THE TIMING COULDN'T have been more awful. A murderous spasm was loosed on Baghdad a week before Christmas; Clinton and his captive coven of generals crowded the screen, lying up a lather.
And lo, on the cover of the January-February 1999 issue of Sojourners, a general ("An Unexpected Calling")! Stars, stripes, epaulets, fruit salad—the works. And just so we get the message, the face is repeated inside, three times, the smile twice. One photo is disquieting; the background shows a flash of light and—can it be a cruise missile taking off?—atom-bomb-tipped? Is the picture included to strengthen our confidence? In any case, the general turns his back on (maybe) his own handiwork, to face the camera. And that smile! The last day, one thinks, will see it intact.
Gathered round the pulpit, where the religion of the general led in his youth to the famous "calling," let us not miss the choir.

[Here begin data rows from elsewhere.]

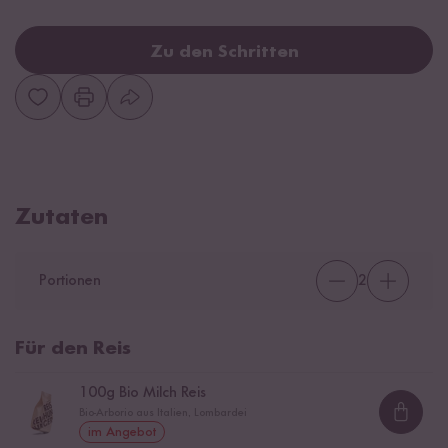
Zu den Schritten
Zutaten
Portionen
2
Für den Reis
100
g Bio Milch Reis
Bio-Arborio aus Italien, Lombardei
Loadi
im Angebot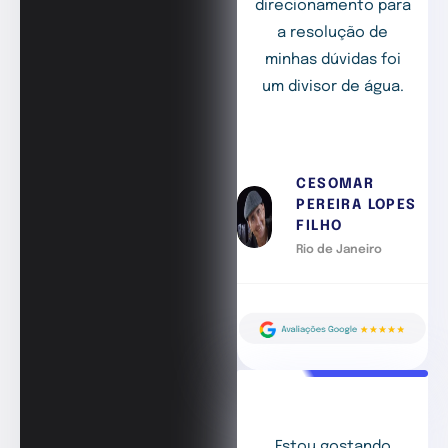
direcionamento para
a resolução de
minhas dúvidas foi
um divisor de água.
CESOMAR
PEREIRA LOPES
FILHO
Rio de Janeiro
Estou gostando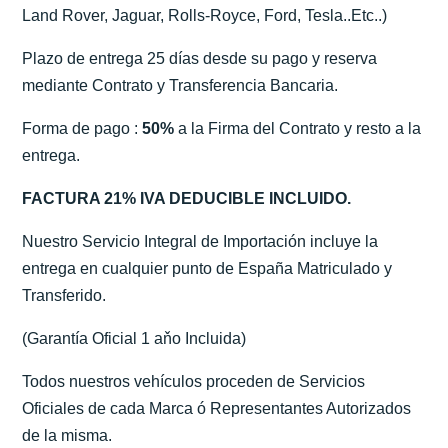
Land Rover, Jaguar, Rolls-Royce, Ford, Tesla..Etc..)
Plazo de entrega 25 días desde su pago y reserva
mediante Contrato y Transferencia Bancaria.
Forma de pago :
50%
a la Firma del Contrato y resto a la
entrega.
FACTURA 21% IVA DEDUCIBLE INCLUIDO.
Nuestro Servicio Integral de Importación incluye la
entrega en cualquier punto de España Matriculado y
Transferido.
(Garantía Oficial 1 aňo Incluida)
Todos nuestros vehículos proceden de Servicios
Oficiales de cada Marca ó Representantes Autorizados
de la misma.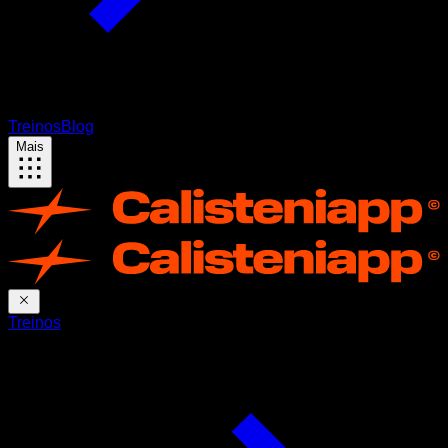
Treinos
Blog
Mais
Treinos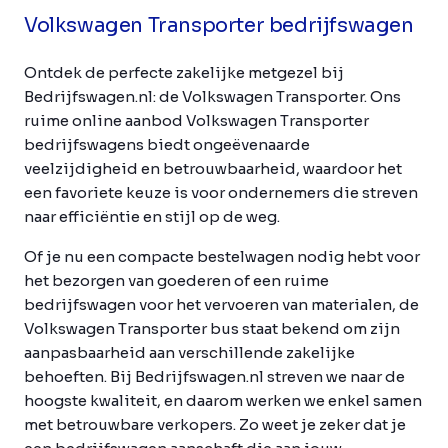
Volkswagen Transporter bedrijfswagen
Ontdek de perfecte zakelijke metgezel bij
Bedrijfswagen.nl: de Volkswagen Transporter. Ons
ruime online aanbod Volkswagen Transporter
bedrijfswagens biedt ongeëvenaarde
veelzijdigheid en betrouwbaarheid, waardoor het
een favoriete keuze is voor ondernemers die streven
naar efficiëntie en stijl op de weg.
Of je nu een compacte bestelwagen nodig hebt voor
het bezorgen van goederen of een ruime
bedrijfswagen voor het vervoeren van materialen, de
Volkswagen Transporter bus staat bekend om zijn
aanpasbaarheid aan verschillende zakelijke
behoeften. Bij Bedrijfswagen.nl streven we naar de
hoogste kwaliteit, en daarom werken we enkel samen
met betrouwbare verkopers. Zo weet je zeker dat je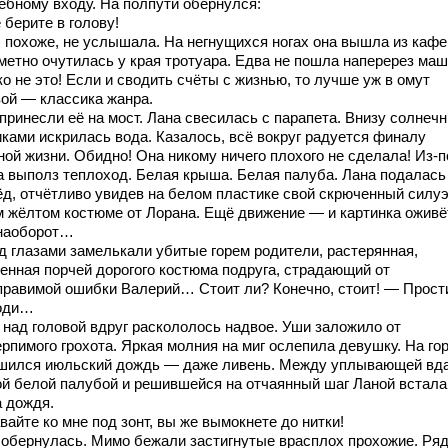
ебному входу. На полпути обернулся:
 берите в голову!
, похоже, не услышала. На негнущихся ногах она вышла из кафе
метно очутилась у края тротуара. Едва не пошла наперерез ма
о не это! Если и сводить счёты с жизнью, то лучше уж в омут
вой — классика жанра.
 принесли её на мост. Лана свесилась с парапета. Внизу солнеч
иками искрилась вода. Казалось, всё вокруг радуется финалу
ной жизни. Обидно! Она никому ничего плохого не сделала! Из-
а выполз теплоход. Белая крыша. Белая палуба. Лана подалась
ёд, отчётливо увидев на белом пластике свой скрюченный силуэ
м жёлтом костюме от Лорана. Ещё движение — и картинка оживё
наоборот…
д глазами замелькали убитые горем родители, растерянная,
ченная порчей дорогого костюма подруга, страдающий от
правимой ошибки Валерий… Стоит ли? Конечно, стоит! — Прост
оди…
 над головой вдруг раскололось надвое. Уши заложило от
рпимого грохота. Яркая молния на миг ослепила девушку. На го
шился июльский дождь — даже ливень. Между уплывающей вд
ой белой палубой и решившейся на отчаянный шаг Ланой встала
а дождя.
айте ко мне под зонт, вы же вымокнете до нитки!
 обернулась. Мимо бежали застигнутые врасплох прохожие. Ря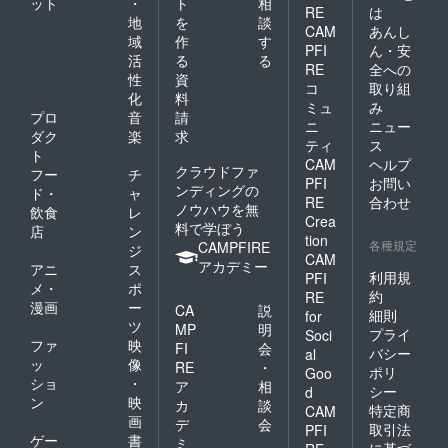
ット
・
ト
相
RE
は
地
を
談
CAM
あんし
域
作
す
PFI
ん・安
活
る
る
RE
全への
性
資
コ
取り組
化
料
ミュ
み
プロ
音
請
ニ
ニュー
ダク
楽
求
ティ
ス
ト
CAM
ヘルプ
クラウドファ
フー
チ
PFI
お問い
ンディングの
ド・
ャ
RE
合わせ
ノウハウを無
飲食
レ
Crea
料で学ぼう
店
ン
tion
各種規定
CAMPFIRE
ジ
CAM
アカデミー
アニ
ス
利用規
PFI
メ・
ポ
約
RE
漫画
ー
CA
説
細則
for
ツ
MP
明
プライ
Soci
ファ
映
FI
会
バシー
al
ッ
像
RE
・
ポリ
Goo
ショ
・
ア
相
シー
d
ン
映
カ
談
特定商
CAM
画
デ
会
取引法
PFI
ゲー
書
ミ
に基づ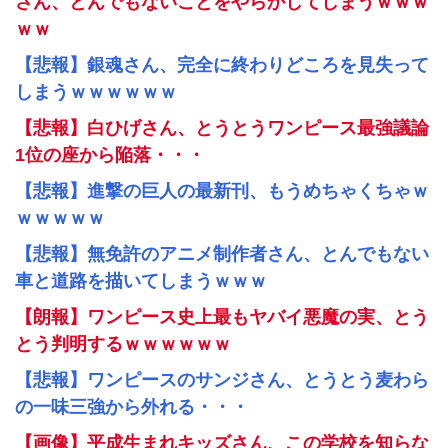
さん、とんでもないことをやらかしてしまうｗｗｗ
ｗｗ
【悲報】銀魂さん、完全に終わりどころを見失って
しまうｗｗｗｗｗｗ
【悲報】白ひげさん、とうとうワンピース最強議論
1位の座から陥落・・・
【悲報】進撃の巨人の最新刊、もうめちゃくちゃｗ
ｗｗｗｗｗ
【悲報】無免許のアニメ制作者さん、とんでもない
車と道路を描いてしまうｗｗｗ
【朗報】ワンピース史上最もヤバイ悪魔の実、とう
とう判明するｗｗｗｗｗｗ
【悲報】ワンピースのサンジさん、とうとう麦わら
の一味三強から外れる・・・
【画像】平成生まれキッズさん、この学校を知らな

In the same issue of Sojourners, the general is in company with Howard Thurman and Dr. King; the message underscored, so to speak. How wonderfully inclusive we Christians are!
But wait a minute, save the applause; we have us an embarrassment here. Let us deconstruct. The cover general, Butler, for years had a finger on the Button of the End Time. And he had, as they put matters in psychobabbling pulpits, no problem with his "calling."
No wonder. His religion taught him something Sojourners seems in process of picking up on; nuclearism IS the official American religion. Trust in the gods of death for deliverance, for national survival, for the prospering of generals and international brigands on the spoor of big, very big bucks. Those cruise missiles over Baghdad; one million greens a throw!